— Но ведь так же жить нельзя, Нинка! Надо же что-то решать — так, так так, а не так, так…
Нина посмотрела на нее.
— А что ж решать мне, Лена? Сын мой, я от него никуда не уйду.
— Сын твой, а Николай теперь чей?
Нина пожала плечами.
— Не знаю! Той Нины нет. Я мать ребенка Григория, мне решать нечего.
— А-а! Все это разговорчики, — вдруг зло махнула рукой Ленка. — Та Нина, эта Нина. А вот конкретно: завтра к тебе приходит Николай, — что ты будешь делать?
— Но это ведь ты говоришь от себя, а не от него, так? — спросила Нина, помолчав.
Ленка скверно выругалась сквозь зубы и сжала кулаки.
— Я говорю с тобой как твоя подруга, я говорю как друг Николая, я говорю как… хорошо, я тебе скажу: как его любовница, которую он обошел из-за тебя. Никто надо мной так зло не поиздевался, как ты, Нинка! Вот я и хочу узнать: хоть сама ты чего-нибудь получила? Или так, все фыркаешь и гордишься?
Нина долго смотрит на мокрые крыши.
— А ты не видишь, какая я гордая да счастливая, как я выросла на твоем несчастье.
И снова обе подруги молчат, стоят друг возле друга и смотрят в окно.
* * *
Нянька ушла и мальчишку увела. Он шел и все оглядывался на смешного дядьку, и тут из туч вышло солнышко, и сразу все вспыхнуло, брызнуло, заблестело — и в лужах, и на зелени, и в небе; ослепительно загорелись замочки на портфеле ответственного товарища.
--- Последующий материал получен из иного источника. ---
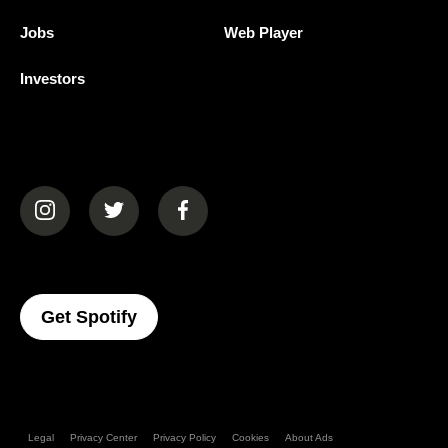
Jobs
Web Player
Investors
(opens in a new tab)
(opens in a new tab)
(opens in a new tab)
(opens In A New Tab)
Get Spotify
Legal
Privacy Center
Privacy Policy
Cookies
About Ads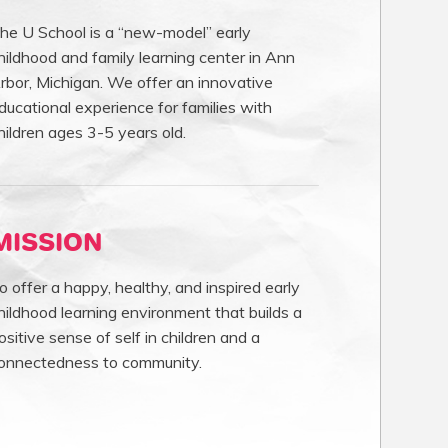
he U School is a “new-model” early
hildhood and family learning center in Ann
rbor, Michigan. We offer an innovative
ducational experience for families with
hildren ages 3-5 years old.
MISSION
o offer a happy, healthy, and inspired early
hildhood learning environment that builds a
ositive sense of self in children and a
onnectedness to community.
Только всего и произошло, а Николаю сразу стало легче. Ну да, жизнь не удалась, он промазал — мотался-мотался и остался в конце концов один-одинешенек, что ж… Его пример — другим наука. Но вот на него упали разлука, война, плен, такие муки, о которых тот, с портфелем на замочках, и понятия не имеет. Что ж, разве он не устоял тут? Устоял! Даже не подумал о легком выходе, а его ох как можно было найти.
И эта мысль подняла его. Он встал и пошел — в конце концов у него же осталось в руках самое лучшее в мире — его профессия. Пусть кто скажет, что она в плохих, неумелых или нечестных руках. А ты оставайся себе с эллинистом. Разноси профессорам чай, пеки им торты, народная.
Он шел и думал так, и ему становилось все легче и легче, потому что на всю улицу и сквер — на головы, лужи и зелень — светило солнце и все вокруг — даже острые углы бронзового постамента — сверкало и радовалось!
* * *
В это время его окликнули. Он обернулся — Сергей.
— Старик, старик, это же никуда не годится: какой был уговор? Уходишь — говори куда и на сколько. А тут что ты делаешь? — Сергей с сомнением смотрел на него.
— Да вот, пройтись пошел, — ответил Николай. — Солнышко тут!
Сергей укоризненно улыбнулся.
— И все оно в одном окне? И именно в этом? Не хитри уж, старик.
Николай обернулся, они стояли перед окнами его старой квартиры. Вот если бы там его увидали — подумали бы, что выслеживает, преследует, набивается на встречу. Он: «Ты смотри, ведь стоит и стоит! Дай-ка я выйду, скажу ему пару слов». Она: «Сиди! Походит-походит и уйдет». Николай даже покраснел — вот занесла нелегкая!
— Идем! Нет, Сережа, я сюда не ходок! Не веришь? Эх, психолог! Ну, скажи сам — это вообще-то возможно для меня или нет?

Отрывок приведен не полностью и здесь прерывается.